After regaining his true past, the ‘honored citizen of Tristad’ had started to take everything too seriously. That said, for a man of his real age, approaching seventy, it was forgivable. Infect frowned at Patrick, moved away from him and muttered:
“We suffered your wailing for two years in Tristad, Mr. O’Grady…”
“It’s true, old man,” Nega said, sitting opposite Patrick. “You’ve gotten kinda boring!” She punched him playfully in the chest. “And do you know why?”
“I won’t drink!” Patrick cut her off as he finished quaffing his non-alcoholic ginger ale. “How many times do I have to say it?”
“You humans love your extremes,” Flaygray marveled. “You don’t have to make a vice of it, do you? Just drink a barrel or two and stop.”
“You demons have a different metabolism,” Patrick objected. “Anyway, I’m the clan manager now, I bear real responsibility!”
We could listen to the guardians and Patrick banter until morning, but I was so exhausted from the last few weeks that I interrupted their back-and-forth. Either my fatigue had built up or I was sick of making all the decisions. Overall, despite that our situation had not only failed to improve, but had gotten several times worse, I just yawned, listening as Manny weighed in as another expert on the influence of alcohol on sentient minds, and then Trixie as chief carouser of brothels. The little man noisily guzzled Leprechaun’s Uplifter and leaned against the window. He wasn’t formally included in the clan meeting, but it’s “easy to pick on the little guy!”, so we decided to let him stay within Crawler’s Dome of Silence.
The sound of commotion from outside. Trixie reported in alarm:
“The Montosaurus is fighting! Ripta too…” I jumped up from my stool, tense in expectation of Mogwai. “The dinosaurs are fighting!”

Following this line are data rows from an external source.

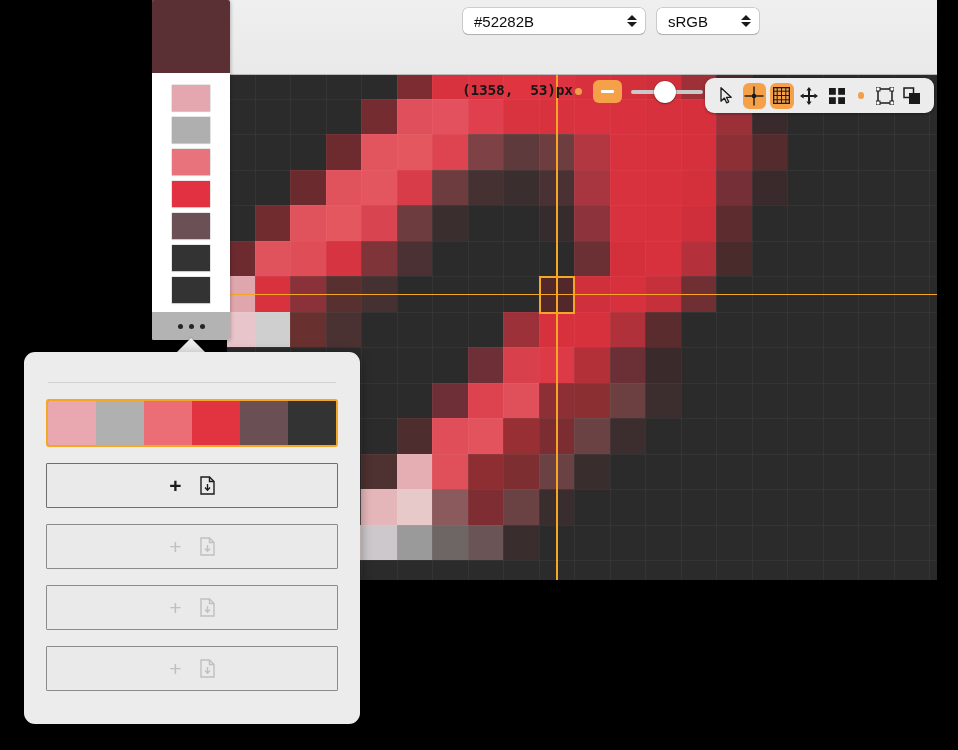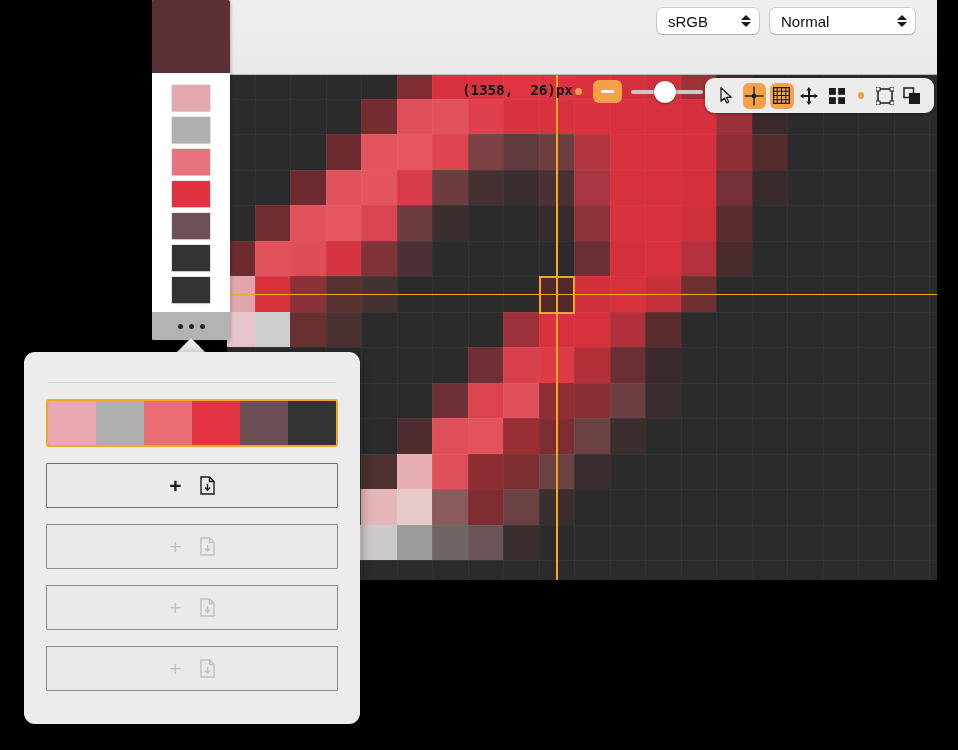--- a/index.html
+++ b/index.html
@@ -546,6 +546,13 @@
     <div class="loupe-topbar">
       <div class="topbar-row1">
 
+        <div class="popup" id="hexField">
+          <span class="popup-label">#52282B</span>
+          <span class="stepper">
+            <span class="chev up"></span>
+              <span class="chev down"></span>
+          </span>
+        </div>
 
         <div class="popup" id="csField">
           <span class="popup-label">sRGB</span>

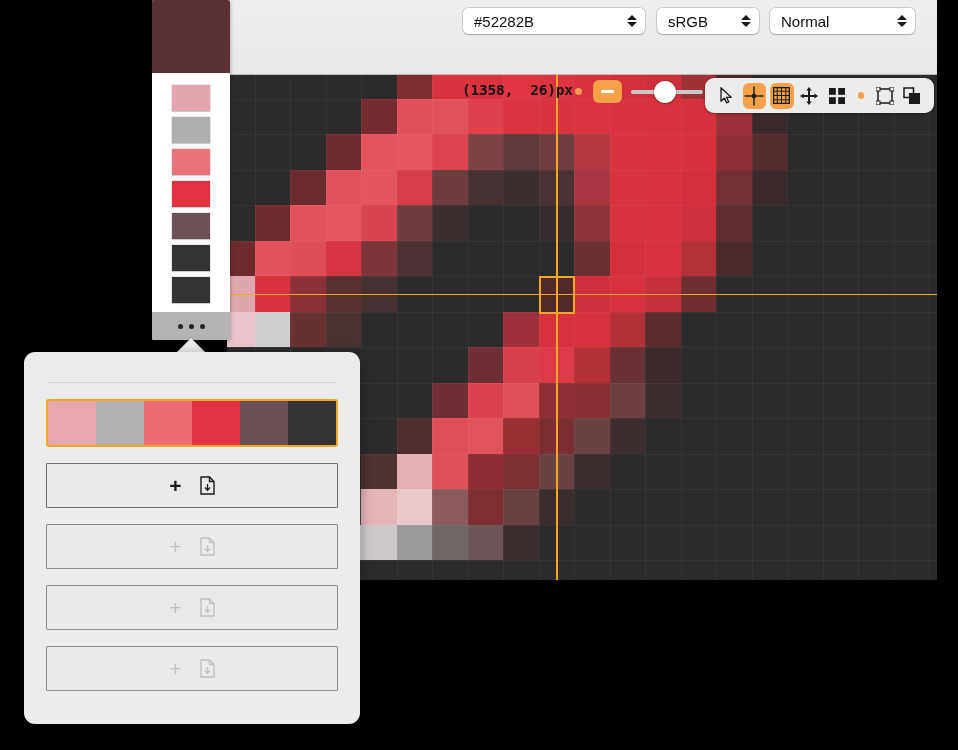--- a/index.html
+++ b/index.html
@@ -562,13 +562,6 @@
           </span>
         </div>
 
-        <div class="popup" id="blendField">
-          <span class="popup-label">Normal</span>
-          <span class="stepper">
-            <span class="chev up"></span>
-              <span class="chev down"></span>
-          </span>
-        </div>
       </div>
 
       <div class="topbar-row2">

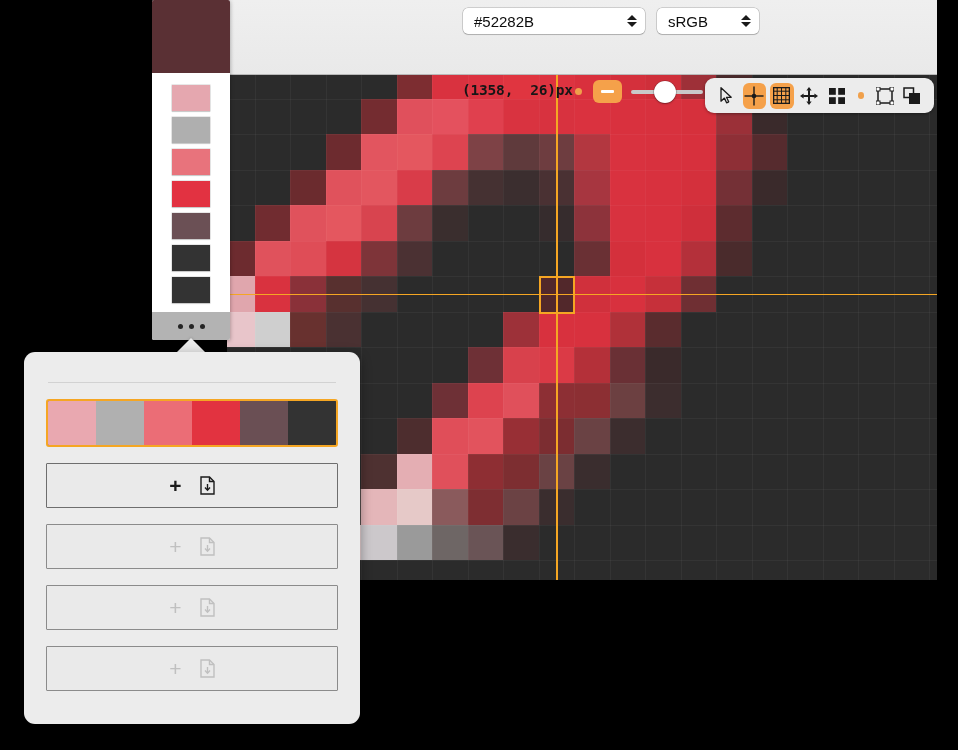--- a/index.html
+++ b/index.html
@@ -565,7 +565,7 @@
       </div>
 
       <div class="topbar-row2">
-        <span class="coord-text">(1358,  26)px</span>
+        <span class="coord-text">(1358,  53)px</span>
 
         <span class="dot-sep" id="dot1"></span>
 

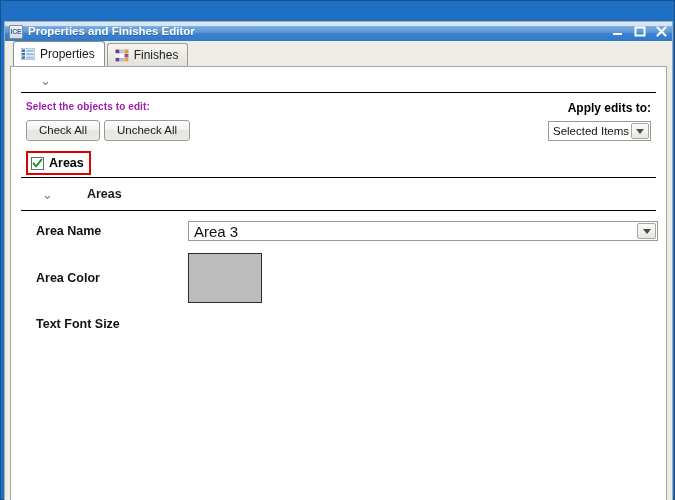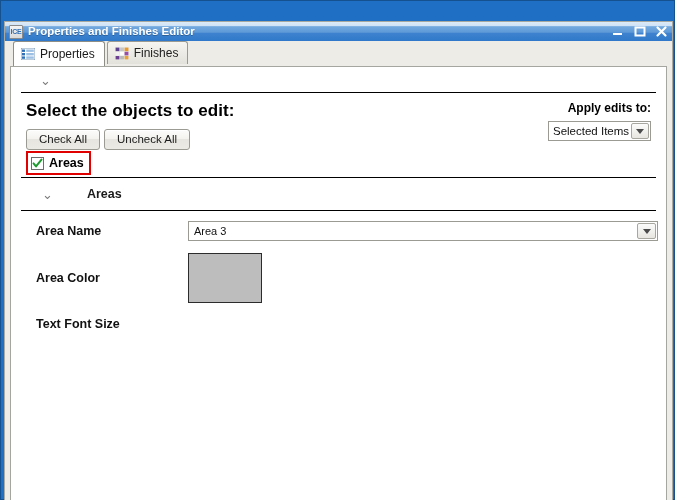--- a/index.html
+++ b/index.html
@@ -88,6 +88,7 @@
     height: 25px;
     background: #edece7;
     display: flex;
+    align-items: flex-end;
     padding-left: 8px;
     box-sizing: border-box;
     position: relative;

I reached the door first, opened it, looked outside and made sure there was no danger, then silently closed it. Then I said admonishingly:
“You’re not much of an alarm. Can’t you see they’re just playing, Veratrix?”
“But you told me to say if…”
Sighing, I explained:
“I told you to tell me if a stranger shows up and the beasts start fighting them!”

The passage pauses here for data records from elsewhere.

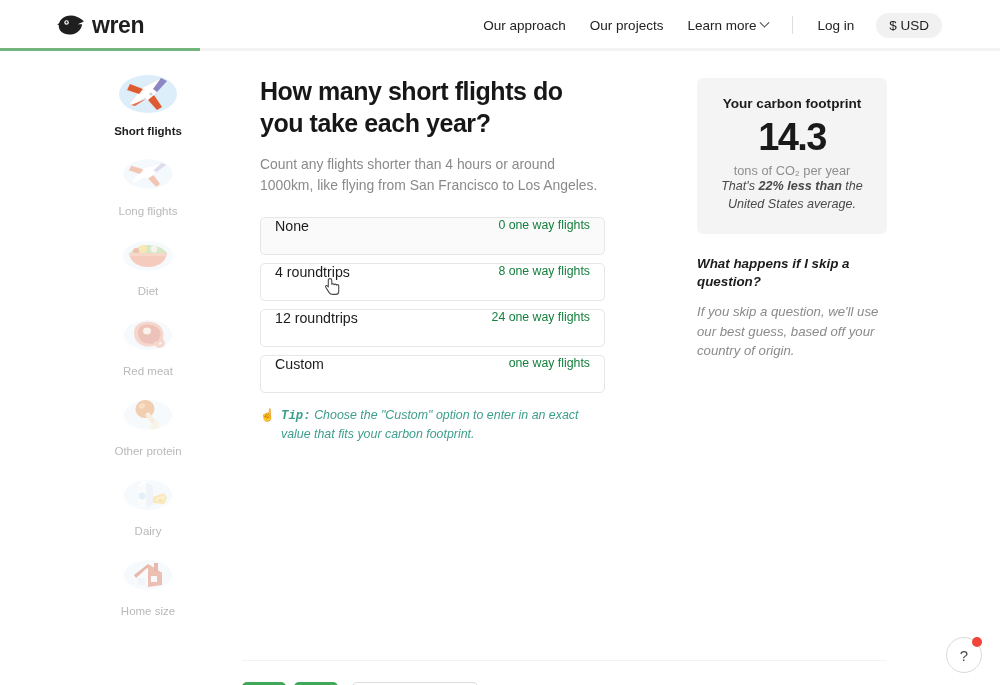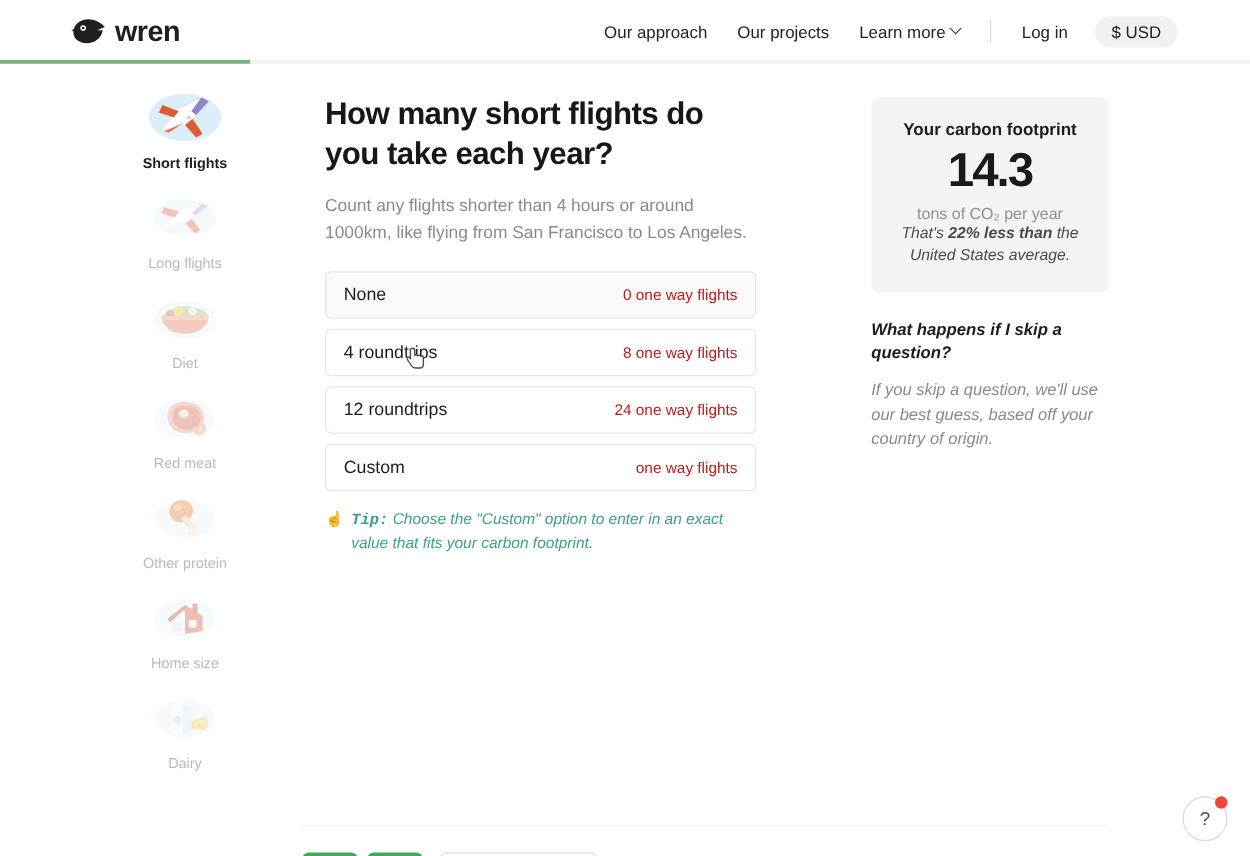--- a/index.html
+++ b/index.html
@@ -159,7 +159,6 @@
     border: 1px solid #e6e6e6;
     border-radius: 5px;
     display: flex;
-    align-items: center;
     justify-content: space-between;
     padding: 0 14px;
     background: #ffffff;

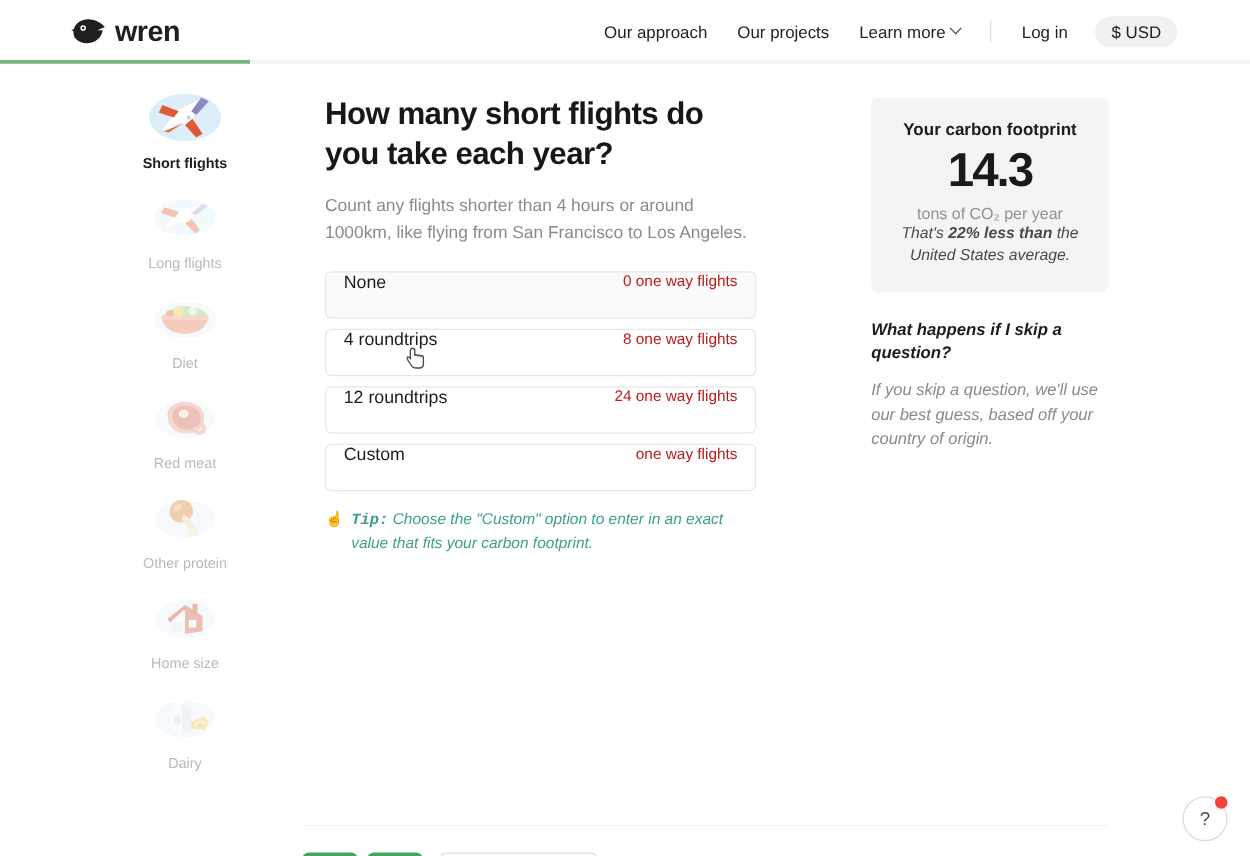--- a/index.html
+++ b/index.html
@@ -166,7 +166,7 @@
   }
   .option.hovered { background: #fafafa; }
   .option-label { font-size: 14.2px; color: #1c1c1c; }
-  .option-sub { font-size: 12.3px; color: #b91c1c; }
+  .option-sub { font-size: 12.3px; color: #15803d; }
 
   .tip {
     margin-top: 14px;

“Trixie not stupid,” the little man said, puffing out his cheeks and pointing at one of the orc newcomers from the Broken Axe clan. “There’s a stranger! And there are the beasts — fighting!”
“Nobody said you’re stupid.” Irita said, ruffling his hair.
I returned to the table. Patrick, who never had much time for tact, shook his head and whispered so that Trixie couldn’t hear:
“That little guy has a screw loose. He came to the storehouse a little while ago and demanded Creeping Poisontail seeds. They’re easy to buy, but I asked him why he needed them. He just stamped his foot, blushed and kept demanding. Good thing that shaman was nearby, Ryg-tyg-har or whatever his name is… He explained that the little one dislikes the dark ones — they scare him. There’s a particularly fearsome ogre with two heads — he makes fun of the little guy, keeps trying to pick him up by one leg. So Trixie decided to plant poisontail in their camp, hoping they’d run away from the island. You keep an eye on him, young ones, or he’ll chase away all your allies!”
“Some help from the Sleepers,” I muttered. “Like a saboteur! We should send him to be a gardener for our enemies!”
Manny sighed heavily, exchanged glances with Gyula and answered:
“I’ll talk to his grandpa. Although you could do it yourself, Patrick. Old man Furtado is around here somewhere — Trixie got a capsule for him too. He mines ore with the best of them.”